I recall my travels in Yugoslavia when Tito was holding that artificially-constructed, multi-ethnic country together by force of his charisma and his Communist police-state. I asked the academics and students I ran into what would happen when their leader died. It didn't matter whether these reasonable intellectual types were Serbs or Croats, Christian or Muslim, the answer was always the same: "When Tito dies? We'll go back to killing each other, of course."

But, I protested, you've lived together in peace for decades now, you are often good friends and colleagues, you even intermarry; why would you revert back to such brutal ways of dealing with each other, to a kind of vicious tribalism? The answer I got was heartbreaking in its scapegoat simplicity: "Because you can't trust the [insert name of ethnic or religious group], they're all liars and thieves." When, decades later, the Serbs and Croats began slaughtering each other, I was appalled but not surprised. Ancient rivers run deep.

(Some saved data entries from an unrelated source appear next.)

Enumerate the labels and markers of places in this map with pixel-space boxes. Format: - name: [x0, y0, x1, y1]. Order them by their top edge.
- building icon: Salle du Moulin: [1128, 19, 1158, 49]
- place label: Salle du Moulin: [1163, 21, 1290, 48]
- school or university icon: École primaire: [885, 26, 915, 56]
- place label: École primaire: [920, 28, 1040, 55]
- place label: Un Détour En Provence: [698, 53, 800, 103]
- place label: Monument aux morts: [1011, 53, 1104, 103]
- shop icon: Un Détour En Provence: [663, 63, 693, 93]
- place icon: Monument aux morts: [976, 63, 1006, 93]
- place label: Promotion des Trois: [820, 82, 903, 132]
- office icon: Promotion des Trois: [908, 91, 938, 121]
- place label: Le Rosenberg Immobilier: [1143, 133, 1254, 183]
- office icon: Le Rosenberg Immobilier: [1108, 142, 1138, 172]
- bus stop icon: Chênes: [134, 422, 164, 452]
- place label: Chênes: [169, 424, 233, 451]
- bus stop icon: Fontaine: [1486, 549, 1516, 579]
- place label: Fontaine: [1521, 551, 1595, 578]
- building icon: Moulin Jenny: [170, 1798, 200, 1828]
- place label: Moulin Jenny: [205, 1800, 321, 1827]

And Jews are, in some ways, as ancient as they come, and therefore are handy scapegoats when an outlet is needed for blame and resentment. (I realize I come at this topic from an insider's extra-sensitivity, having been raised Jewish and with many members of my parents' families having perished in the Holocaust.)

THE "NEW JEWS"

But there are Jews and there are those who might be considered the "new Jews," who take their lumps as well: homosexuals, Chinese in Southeast Asia, Palestinians and other Arabs in Israel and the U.S. (and often in Arab nations as well), African-Americans in the South and in the inner cities, Mexican immigrants, whoever. It's the same process of stereotyping and repression, which often leads to discrimination and violence, even when the group being victimized changes.

Again, this topic of anti-Semitism is enormous, and I only want to raise it here as a warning flag for the progressive Left, something we need to examine and deal with and expand out in thinking about how others are treated.

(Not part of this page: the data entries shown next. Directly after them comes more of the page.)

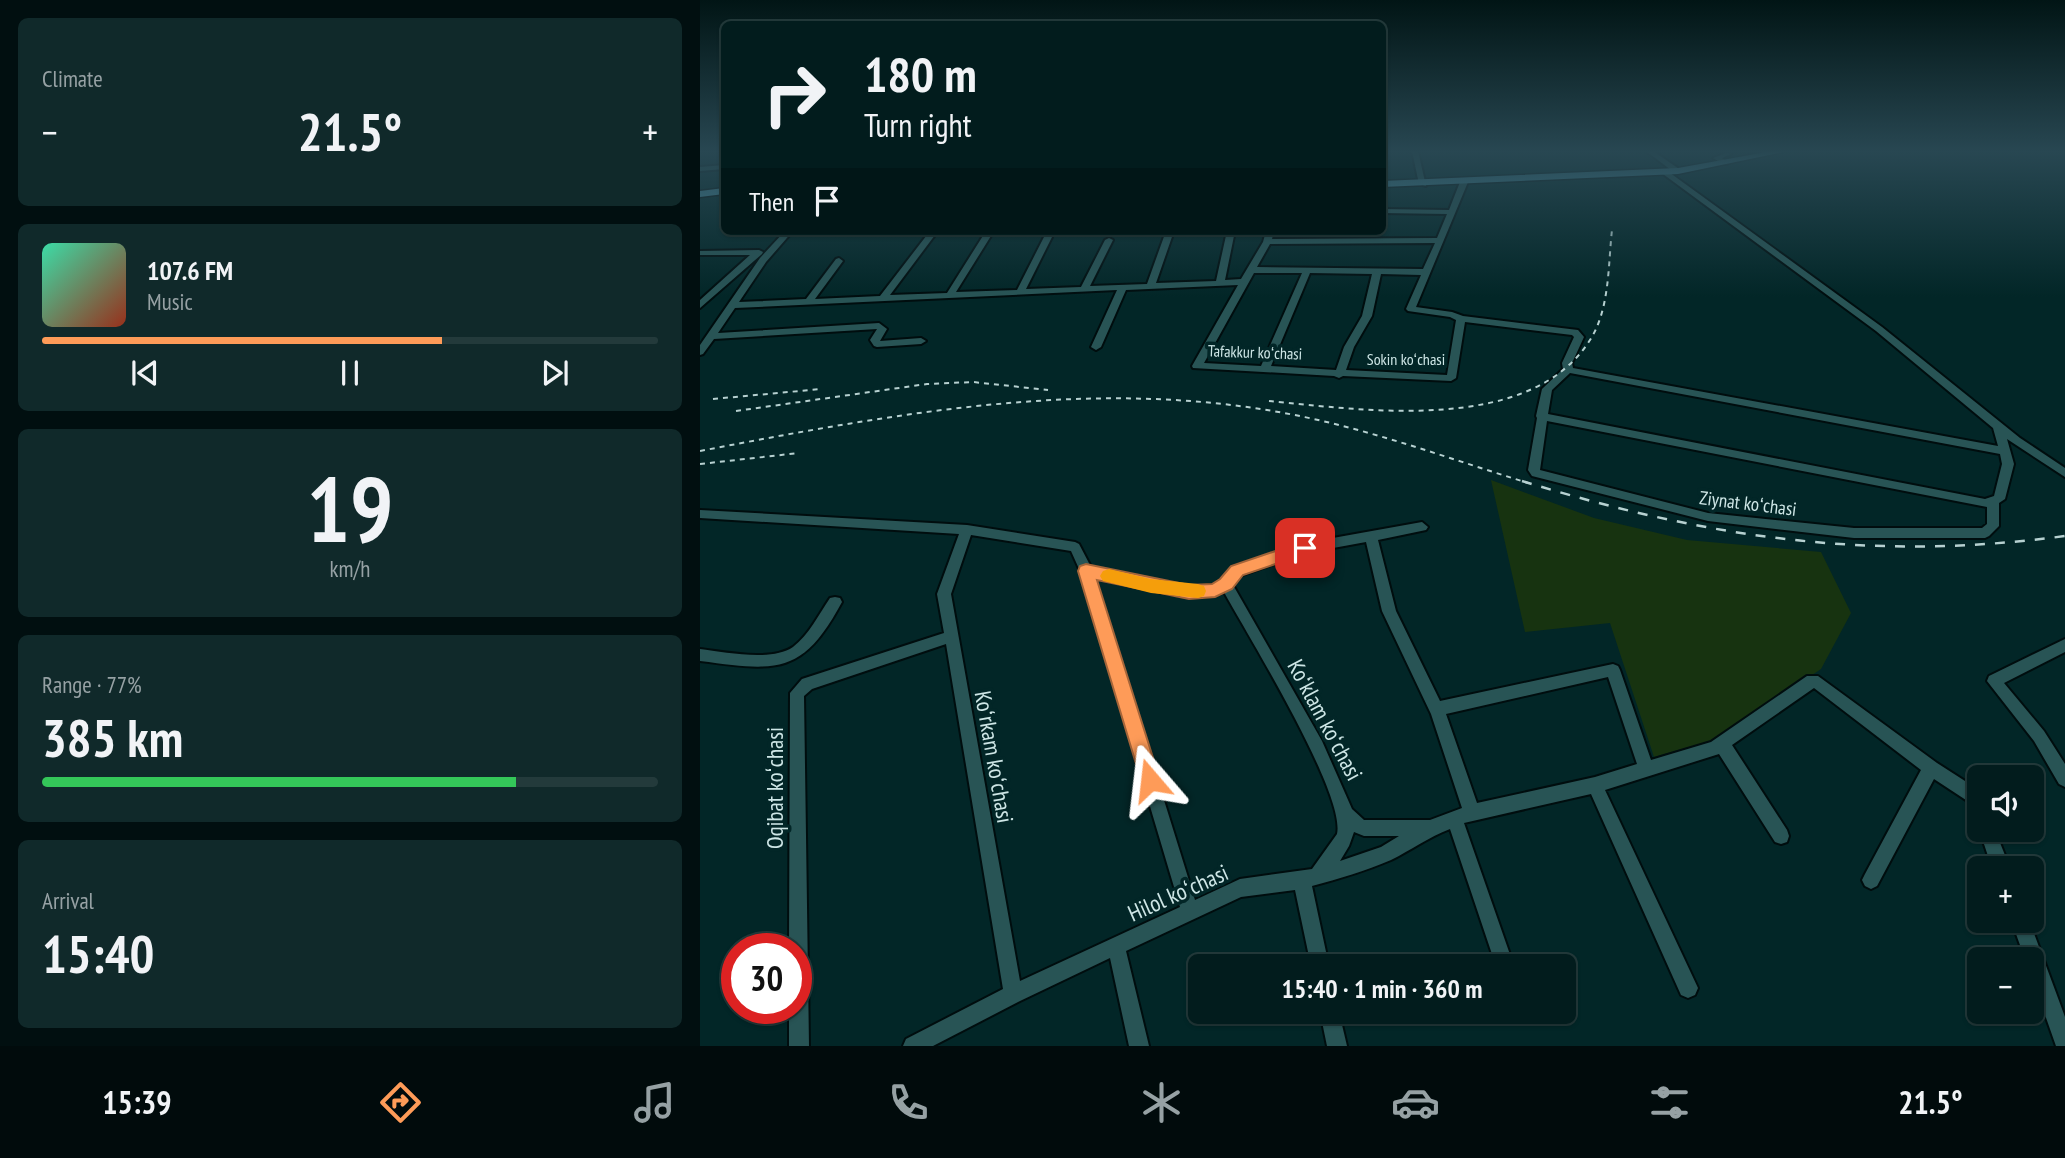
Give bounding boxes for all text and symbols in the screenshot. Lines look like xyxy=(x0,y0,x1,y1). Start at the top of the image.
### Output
text: 180 m xyxy=(864,42,977,106)
icon: right xyxy=(749,49,840,140)
text: Climate xyxy=(42,64,103,93)
text: 21.5° xyxy=(298,98,402,165)
text: Turn right xyxy=(864,104,972,146)
text: − xyxy=(42,107,58,156)
text: + xyxy=(642,107,658,156)
icon: arrive xyxy=(808,182,846,220)
text: Then xyxy=(749,185,794,218)
text: 107.6 FM xyxy=(147,254,233,287)
text: Music xyxy=(147,287,193,316)
street label: Tafakkur koʻchasi xyxy=(1207,340,1303,364)
street label: Sokin koʻchasi xyxy=(1367,349,1445,369)
icon: previous xyxy=(126,354,164,392)
icon: pause xyxy=(331,354,369,392)
icon: next xyxy=(536,354,574,392)
text: 19 xyxy=(307,449,394,567)
street label: Ziynat koʻchasi xyxy=(1698,485,1798,521)
pin xyxy=(1275,518,1335,578)
icon: arrive xyxy=(1286,529,1324,567)
text: km/h xyxy=(330,554,370,583)
street label: Koʻklam koʻchasi xyxy=(1281,654,1369,785)
text: Range · 77% xyxy=(42,670,142,699)
street label: Koʻrkam koʻchasi xyxy=(969,689,1020,825)
text: 385 km xyxy=(42,704,183,771)
street label: Oqibat koʻchasi xyxy=(760,727,789,849)
position arrow xyxy=(1113,743,1187,817)
map controls xyxy=(1967,765,2044,1024)
button: sound xyxy=(1967,765,2044,842)
button: + xyxy=(1967,856,2044,933)
street label: Hilol koʻchasi xyxy=(1123,858,1233,928)
text: Arrival xyxy=(42,886,94,915)
text: 15:40 xyxy=(42,920,154,987)
speed limit sign: 30 xyxy=(721,933,812,1024)
button: − xyxy=(1967,947,2044,1024)
text: 15:40 · 1 min · 360 m xyxy=(1282,972,1482,1005)
icon: directions xyxy=(376,1078,425,1127)
icon: music xyxy=(630,1078,679,1127)
icon: phone xyxy=(884,1078,933,1127)
icon: climate xyxy=(1137,1078,1186,1127)
icon: car xyxy=(1391,1078,1440,1127)
icon: filters xyxy=(1645,1078,1694,1127)
text: 15:39 xyxy=(102,1081,172,1123)
text: 21.5° xyxy=(1898,1081,1963,1123)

For obvious reasons, anti-Jewish expression on the Left mostly does not make its way into liberal discourse. But if you want a good starting-point for thinking about the issue, I'd suggest a 2003 article that transcribes a rare forum on the topic: Jamie Glazov's "Symposium: Anti-Semitism - the New Call of the Left" at FrontPage Magazine.

Perhaps what is called for is a national forum on religious/ethnic/sexual-preference scapegoating that includes representatives from all discriminated groups. The participants might then become aware of the commonality of their persecution (and often of their persecutors), and develop a coordinated way of defending themselves and going after those that wish them ill.